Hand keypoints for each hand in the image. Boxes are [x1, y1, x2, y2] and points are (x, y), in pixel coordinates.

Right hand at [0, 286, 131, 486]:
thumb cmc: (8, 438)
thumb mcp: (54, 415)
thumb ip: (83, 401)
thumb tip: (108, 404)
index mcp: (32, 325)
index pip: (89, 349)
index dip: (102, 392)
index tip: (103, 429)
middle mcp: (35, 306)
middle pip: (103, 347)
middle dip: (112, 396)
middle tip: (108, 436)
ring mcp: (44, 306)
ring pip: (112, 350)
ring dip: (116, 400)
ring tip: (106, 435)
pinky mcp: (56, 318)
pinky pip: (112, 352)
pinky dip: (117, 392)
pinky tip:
===============
YOUR ASSIGNMENT: Each record above is to be restated word for word.

EXERCISE RESPONSE:
Hand keypoints for each hand in the image. Boxes are [x1, y1, x2, y2] and points are (x, y), in pixel coordinates.

Right hand at [0, 286, 131, 486]:
thumb cmc: (8, 438)
thumb mcp: (54, 415)
thumb ip: (83, 401)
thumb tip: (108, 404)
index mcp: (32, 325)
index pip: (89, 349)
index dip: (102, 392)
index tip: (103, 429)
middle mcp: (35, 306)
middle pip: (103, 347)
middle dip: (112, 396)
middle tip: (108, 436)
ring mcp: (44, 306)
ring pip: (112, 350)
ring dip: (116, 400)
ring tip: (106, 435)
pinky mcp: (56, 318)
pinky pip: (112, 352)
pinky dip: (117, 392)
pinky tip:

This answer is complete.